TASK DESCRIPTION: Substitute "Hygiène quotidienne" for every occurrence of "Hygiène intime" in the data below and reproduce the text with nothing else altered. Omit the pictures from your answer.

Stored records:
--------

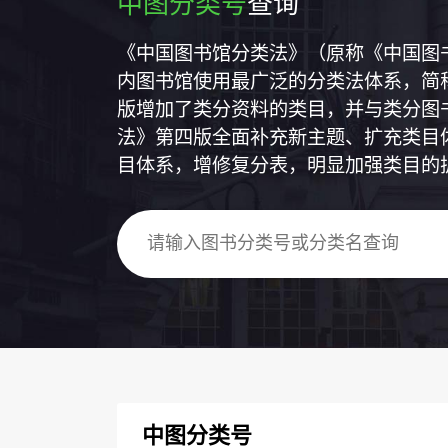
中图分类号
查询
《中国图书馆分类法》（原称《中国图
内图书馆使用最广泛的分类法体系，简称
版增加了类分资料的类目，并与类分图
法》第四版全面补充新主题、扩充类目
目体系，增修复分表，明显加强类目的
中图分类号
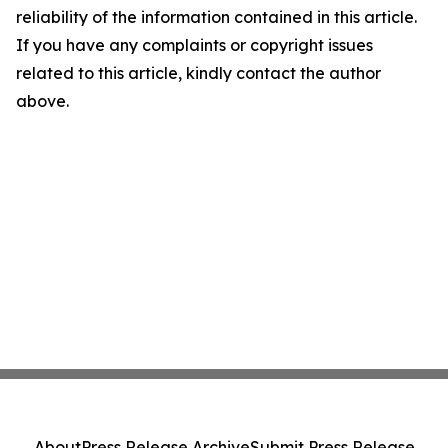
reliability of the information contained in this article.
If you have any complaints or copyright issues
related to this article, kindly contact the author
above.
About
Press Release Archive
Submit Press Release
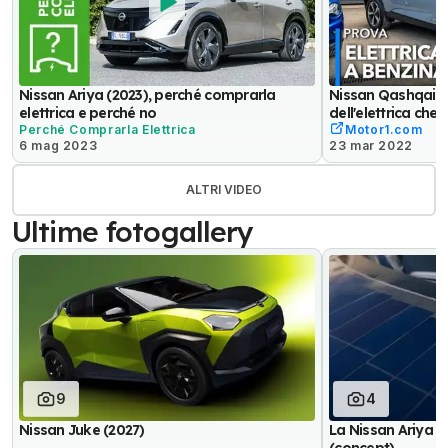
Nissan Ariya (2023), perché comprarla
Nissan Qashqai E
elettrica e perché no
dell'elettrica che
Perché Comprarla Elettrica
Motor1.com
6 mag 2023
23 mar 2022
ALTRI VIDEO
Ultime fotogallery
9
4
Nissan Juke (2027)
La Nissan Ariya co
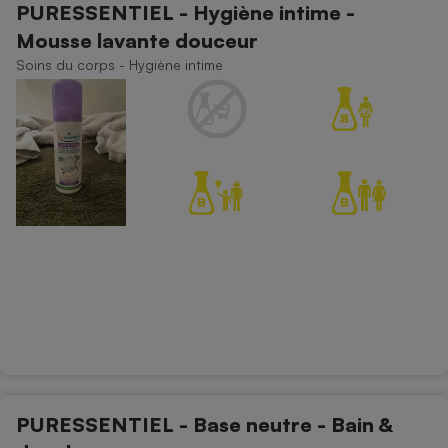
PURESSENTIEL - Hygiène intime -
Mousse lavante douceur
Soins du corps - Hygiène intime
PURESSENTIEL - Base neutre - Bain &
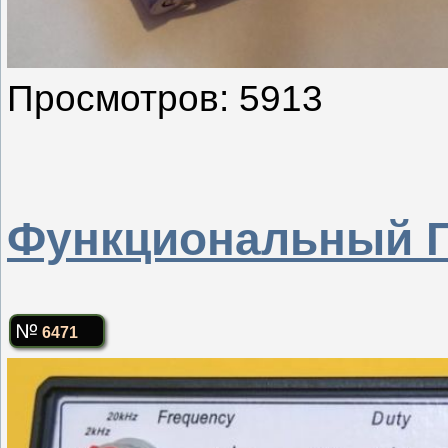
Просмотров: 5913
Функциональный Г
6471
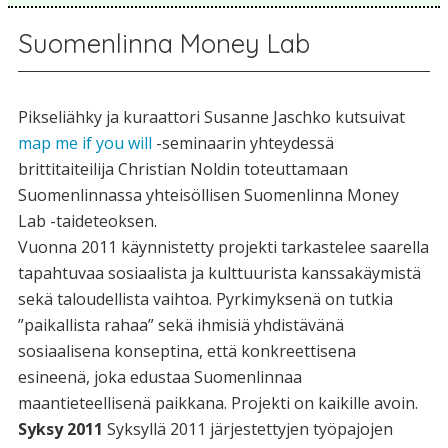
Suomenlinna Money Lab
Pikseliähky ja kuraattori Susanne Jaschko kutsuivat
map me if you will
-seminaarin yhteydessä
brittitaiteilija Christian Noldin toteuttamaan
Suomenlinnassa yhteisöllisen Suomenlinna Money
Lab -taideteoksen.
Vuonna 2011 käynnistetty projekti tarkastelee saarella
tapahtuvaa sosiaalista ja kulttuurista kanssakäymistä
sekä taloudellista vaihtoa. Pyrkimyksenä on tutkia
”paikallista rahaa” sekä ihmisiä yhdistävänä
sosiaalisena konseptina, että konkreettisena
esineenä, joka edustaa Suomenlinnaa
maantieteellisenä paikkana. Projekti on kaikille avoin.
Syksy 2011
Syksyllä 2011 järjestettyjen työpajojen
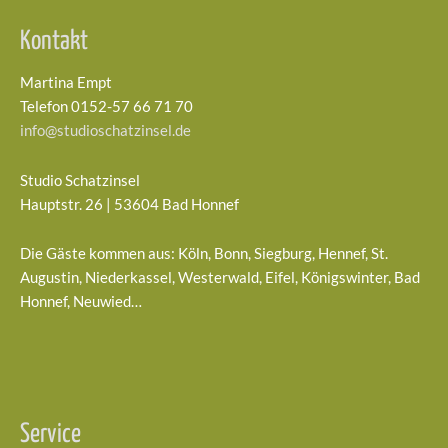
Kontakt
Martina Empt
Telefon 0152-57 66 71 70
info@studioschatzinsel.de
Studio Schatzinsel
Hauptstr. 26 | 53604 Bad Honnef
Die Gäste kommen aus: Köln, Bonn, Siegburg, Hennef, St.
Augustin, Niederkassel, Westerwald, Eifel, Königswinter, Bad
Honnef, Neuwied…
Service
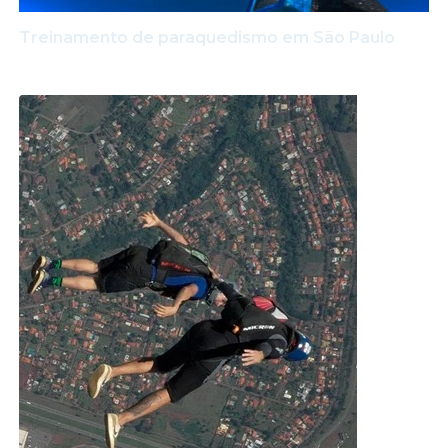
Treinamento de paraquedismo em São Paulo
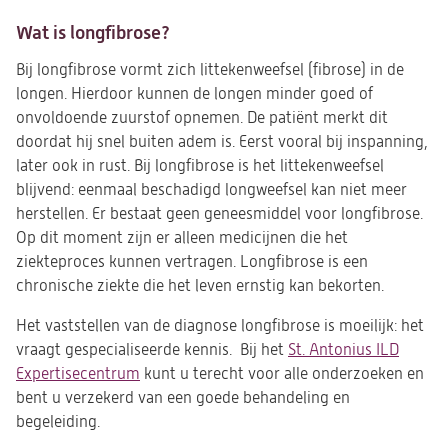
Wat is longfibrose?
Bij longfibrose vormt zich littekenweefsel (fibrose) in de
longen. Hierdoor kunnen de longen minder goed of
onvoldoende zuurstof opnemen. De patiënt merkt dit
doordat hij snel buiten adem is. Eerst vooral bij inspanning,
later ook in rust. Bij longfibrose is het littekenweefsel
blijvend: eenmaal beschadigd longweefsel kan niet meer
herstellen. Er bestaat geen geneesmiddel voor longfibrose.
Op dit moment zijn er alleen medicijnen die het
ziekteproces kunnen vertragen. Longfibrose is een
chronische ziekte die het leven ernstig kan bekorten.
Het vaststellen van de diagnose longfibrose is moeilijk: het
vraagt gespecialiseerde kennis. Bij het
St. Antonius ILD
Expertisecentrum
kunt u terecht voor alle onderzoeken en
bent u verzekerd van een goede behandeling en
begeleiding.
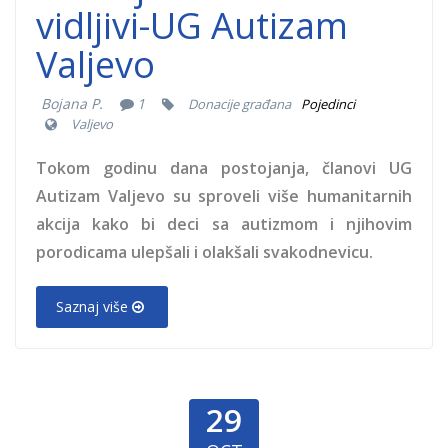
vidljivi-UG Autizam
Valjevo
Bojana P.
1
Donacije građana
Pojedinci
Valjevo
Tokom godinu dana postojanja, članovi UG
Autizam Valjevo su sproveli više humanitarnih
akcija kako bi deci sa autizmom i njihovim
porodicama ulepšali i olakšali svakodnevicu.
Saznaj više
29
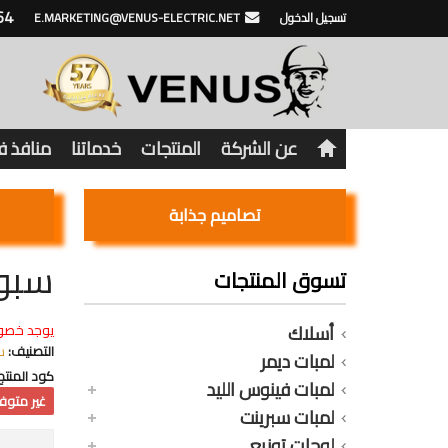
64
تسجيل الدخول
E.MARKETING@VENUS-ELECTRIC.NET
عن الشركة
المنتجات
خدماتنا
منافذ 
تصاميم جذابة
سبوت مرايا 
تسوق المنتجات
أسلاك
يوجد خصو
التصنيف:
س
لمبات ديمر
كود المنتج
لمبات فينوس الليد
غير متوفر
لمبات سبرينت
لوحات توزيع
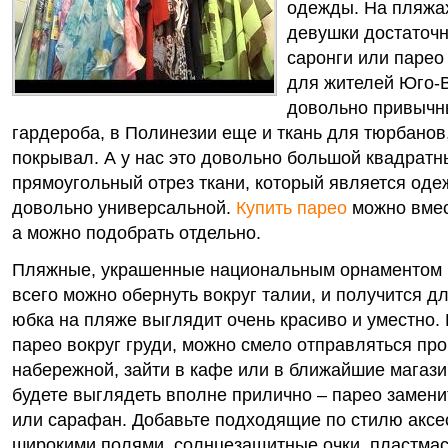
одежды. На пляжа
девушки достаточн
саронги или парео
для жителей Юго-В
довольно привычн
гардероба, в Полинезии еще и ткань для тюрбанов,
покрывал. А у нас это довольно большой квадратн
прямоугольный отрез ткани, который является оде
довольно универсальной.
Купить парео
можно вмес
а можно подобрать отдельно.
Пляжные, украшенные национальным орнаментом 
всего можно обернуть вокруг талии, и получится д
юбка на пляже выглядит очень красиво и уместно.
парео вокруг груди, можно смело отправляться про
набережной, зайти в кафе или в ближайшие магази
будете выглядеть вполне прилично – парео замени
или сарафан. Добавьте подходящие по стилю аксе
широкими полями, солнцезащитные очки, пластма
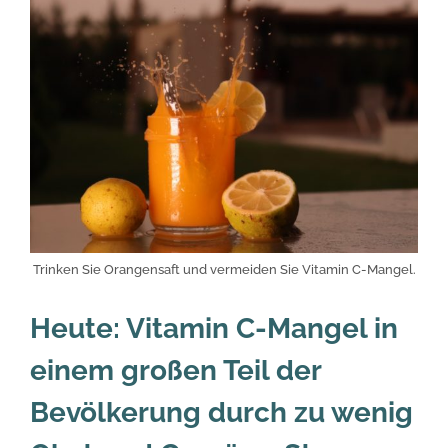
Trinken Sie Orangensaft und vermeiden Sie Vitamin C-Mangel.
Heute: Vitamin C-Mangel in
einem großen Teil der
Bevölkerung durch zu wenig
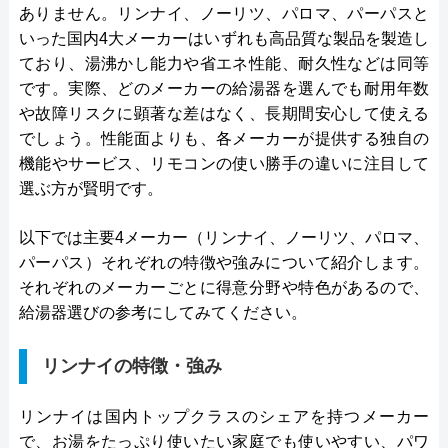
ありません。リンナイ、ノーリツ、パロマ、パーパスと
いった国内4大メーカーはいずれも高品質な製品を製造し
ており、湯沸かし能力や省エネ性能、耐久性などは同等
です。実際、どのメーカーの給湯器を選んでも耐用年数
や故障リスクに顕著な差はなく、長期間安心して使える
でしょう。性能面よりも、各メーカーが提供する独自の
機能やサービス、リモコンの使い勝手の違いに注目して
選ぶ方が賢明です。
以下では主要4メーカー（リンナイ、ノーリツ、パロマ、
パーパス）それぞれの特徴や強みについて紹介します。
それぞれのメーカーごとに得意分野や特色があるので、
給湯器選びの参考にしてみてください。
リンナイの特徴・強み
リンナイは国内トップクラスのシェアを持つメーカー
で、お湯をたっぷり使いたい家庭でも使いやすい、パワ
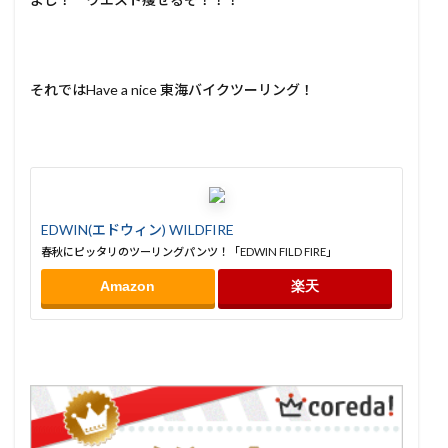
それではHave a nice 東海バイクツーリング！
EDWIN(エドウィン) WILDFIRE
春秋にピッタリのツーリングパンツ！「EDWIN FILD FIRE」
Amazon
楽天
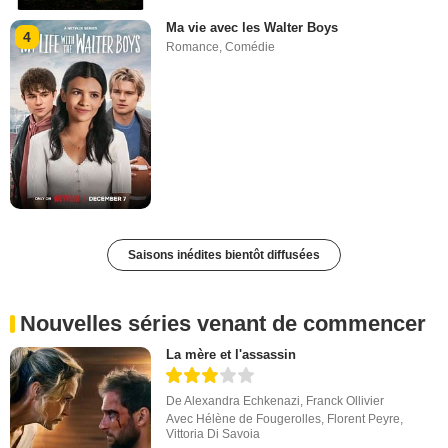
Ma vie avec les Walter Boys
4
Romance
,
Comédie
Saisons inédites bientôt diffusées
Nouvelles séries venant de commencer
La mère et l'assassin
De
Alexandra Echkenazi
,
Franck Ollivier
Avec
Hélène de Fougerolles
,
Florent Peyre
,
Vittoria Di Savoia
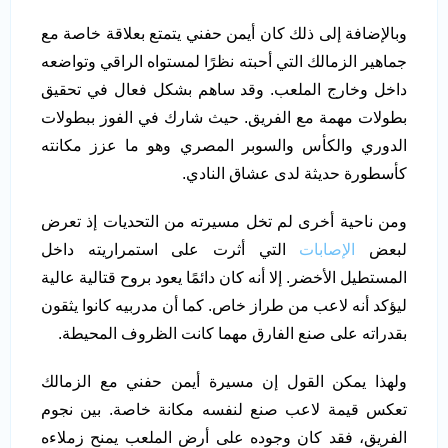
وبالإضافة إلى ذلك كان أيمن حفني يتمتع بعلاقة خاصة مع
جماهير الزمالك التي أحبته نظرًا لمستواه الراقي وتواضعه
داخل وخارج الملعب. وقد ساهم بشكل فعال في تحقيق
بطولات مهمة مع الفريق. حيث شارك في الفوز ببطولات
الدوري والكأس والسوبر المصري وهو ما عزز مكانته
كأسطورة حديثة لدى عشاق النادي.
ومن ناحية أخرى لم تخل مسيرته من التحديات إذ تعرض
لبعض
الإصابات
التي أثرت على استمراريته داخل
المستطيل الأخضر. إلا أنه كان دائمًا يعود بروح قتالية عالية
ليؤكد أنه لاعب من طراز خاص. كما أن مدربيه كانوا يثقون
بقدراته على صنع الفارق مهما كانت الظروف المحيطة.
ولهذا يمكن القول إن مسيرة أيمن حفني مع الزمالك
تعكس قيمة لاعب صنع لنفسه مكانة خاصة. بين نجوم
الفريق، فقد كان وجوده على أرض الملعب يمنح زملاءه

--------

REPLY:
中图分类号
查询
《中国图书馆分类法》（原称《中国图
内图书馆使用最广泛的分类法体系，简称
版增加了类分资料的类目，并与类分图
法》第四版全面补充新主题、扩充类目
目体系，增修复分表，明显加强类目的
中图分类号
reliability of the information contained in this article.
If you have any complaints or copyright issues
related to this article, kindly contact the author
above.
About
Press Release Archive
Submit Press Release
Nissan Ariya (2023), perché comprarla
Nissan Qashqai E
elettrica e perché no
dell'elettrica che
Perché Comprarla Elettrica
Motor1.com
6 mag 2023
23 mar 2022
ALTRI VIDEO
Ultime fotogallery
9
4
Nissan Juke (2027)
La Nissan Ariya co
PURESSENTIEL - Hygiène quotidienne -
Mousse lavante douceur
Soins du corps - Hygiène quotidienne
PURESSENTIEL - Base neutre - Bain &
Просмотров: 5913
Функциональный Г
6471
Suomenlinna Money Lab
Pikseliähky ja kuraattori Susanne Jaschko kutsuivat
map me if you will
-seminaarin yhteydessä
brittitaiteilija Christian Noldin toteuttamaan
Suomenlinnassa yhteisöllisen Suomenlinna Money
Lab -taideteoksen.
Vuonna 2011 käynnistetty projekti tarkastelee saarella
tapahtuvaa sosiaalista ja kulttuurista kanssakäymistä
sekä taloudellista vaihtoa. Pyrkimyksenä on tutkia
”paikallista rahaa” sekä ihmisiä yhdistävänä
sosiaalisena konseptina, että konkreettisena
esineenä, joka edustaa Suomenlinnaa
maantieteellisenä paikkana. Projekti on kaikille avoin.
Syksy 2011
Syksyllä 2011 järjestettyjen työpajojen
Kontakt
Martina Empt
Telefon 0152-57 66 71 70
info@studioschatzinsel.de
Studio Schatzinsel
Hauptstr. 26 | 53604 Bad Honnef
Die Gäste kommen aus: Köln, Bonn, Siegburg, Hennef, St.
Augustin, Niederkassel, Westerwald, Eifel, Königswinter, Bad
Honnef, Neuwied…
Service
Treinamento de paraquedismo em São Paulo
Wat is longfibrose?
Bij longfibrose vormt zich littekenweefsel (fibrose) in de
longen. Hierdoor kunnen de longen minder goed of
onvoldoende zuurstof opnemen. De patiënt merkt dit
doordat hij snel buiten adem is. Eerst vooral bij inspanning,
later ook in rust. Bij longfibrose is het littekenweefsel
blijvend: eenmaal beschadigd longweefsel kan niet meer
herstellen. Er bestaat geen geneesmiddel voor longfibrose.
Op dit moment zijn er alleen medicijnen die het
ziekteproces kunnen vertragen. Longfibrose is een
chronische ziekte die het leven ernstig kan bekorten.
Het vaststellen van de diagnose longfibrose is moeilijk: het
vraagt gespecialiseerde kennis. Bij het
St. Antonius ILD
Expertisecentrum
kunt u terecht voor alle onderzoeken en
bent u verzekerd van een goede behandeling en
begeleiding.
vidljivi-UG Autizam
Valjevo
Bojana P.
1
Donacije građana
Pojedinci
Valjevo
Tokom godinu dana postojanja, članovi UG
Autizam Valjevo su sproveli više humanitarnih
akcija kako bi deci sa autizmom i njihovim
porodicama ulepšali i olakšali svakodnevicu.
Saznaj više
29
64
تسجيل الدخول
E.MARKETING@VENUS-ELECTRIC.NET
عن الشركة
المنتجات
خدماتنا
منافذ 
تصاميم جذابة
سبوت مرايا 
تسوق المنتجات
أسلاك
يوجد خصو
التصنيف:
س
لمبات ديمر
كود المنتج
لمبات فينوس الليد
غير متوفر
لمبات سبرينت
لوحات توزيع
одежды. На пляжа
девушки достаточн
саронги или парео
для жителей Юго-В
довольно привычн
гардероба, в Полинезии еще и ткань для тюрбанов,
покрывал. А у нас это довольно большой квадратн
прямоугольный отрез ткани, который является оде
довольно универсальной.
Купить парео
можно вмес
а можно подобрать отдельно.
Пляжные, украшенные национальным орнаментом 
всего можно обернуть вокруг талии, и получится д
юбка на пляже выглядит очень красиво и уместно.
парео вокруг груди, можно смело отправляться про
набережной, зайти в кафе или в ближайшие магази
будете выглядеть вполне прилично – парео замени
или сарафан. Добавьте подходящие по стилю аксе
широкими полями, солнцезащитные очки, пластма
Trinken Sie Orangensaft und vermeiden Sie Vitamin C-Mangel.
Heute: Vitamin C-Mangel in
einem großen Teil der
Bevölkerung durch zu wenig
ありません。リンナイ、ノーリツ、パロマ、パーパスと
いった国内4大メーカーはいずれも高品質な製品を製造し
ており、湯沸かし能力や省エネ性能、耐久性などは同等
です。実際、どのメーカーの給湯器を選んでも耐用年数
や故障リスクに顕著な差はなく、長期間安心して使える
でしょう。性能面よりも、各メーカーが提供する独自の
機能やサービス、リモコンの使い勝手の違いに注目して
選ぶ方が賢明です。
以下では主要4メーカー（リンナイ、ノーリツ、パロマ、
パーパス）それぞれの特徴や強みについて紹介します。
それぞれのメーカーごとに得意分野や特色があるので、
給湯器選びの参考にしてみてください。
リンナイの特徴・強み
リンナイは国内トップクラスのシェアを持つメーカー
で、お湯をたっぷり使いたい家庭でも使いやすい、パワ
それではHave a nice 東海バイクツーリング！
EDWIN(エドウィン) WILDFIRE
春秋にピッタリのツーリングパンツ！「EDWIN FILD FIRE」
Amazon
楽天
Ma vie avec les Walter Boys
4
Romance
,
Comédie
Saisons inédites bientôt diffusées
Nouvelles séries venant de commencer
La mère et l'assassin
De
Alexandra Echkenazi
,
Franck Ollivier
Avec
Hélène de Fougerolles
,
Florent Peyre
,
Vittoria Di Savoia
وبالإضافة إلى ذلك كان أيمن حفني يتمتع بعلاقة خاصة مع
جماهير الزمالك التي أحبته نظرًا لمستواه الراقي وتواضعه
داخل وخارج الملعب. وقد ساهم بشكل فعال في تحقيق
بطولات مهمة مع الفريق. حيث شارك في الفوز ببطولات
الدوري والكأس والسوبر المصري وهو ما عزز مكانته
كأسطورة حديثة لدى عشاق النادي.
ومن ناحية أخرى لم تخل مسيرته من التحديات إذ تعرض
لبعض
الإصابات
التي أثرت على استمراريته داخل
المستطيل الأخضر. إلا أنه كان دائمًا يعود بروح قتالية عالية
ليؤكد أنه لاعب من طراز خاص. كما أن مدربيه كانوا يثقون
بقدراته على صنع الفارق مهما كانت الظروف المحيطة.
ولهذا يمكن القول إن مسيرة أيمن حفني مع الزمالك
تعكس قيمة لاعب صنع لنفسه مكانة خاصة. بين نجوم
الفريق، فقد كان وجوده على أرض الملعب يمنح زملاءه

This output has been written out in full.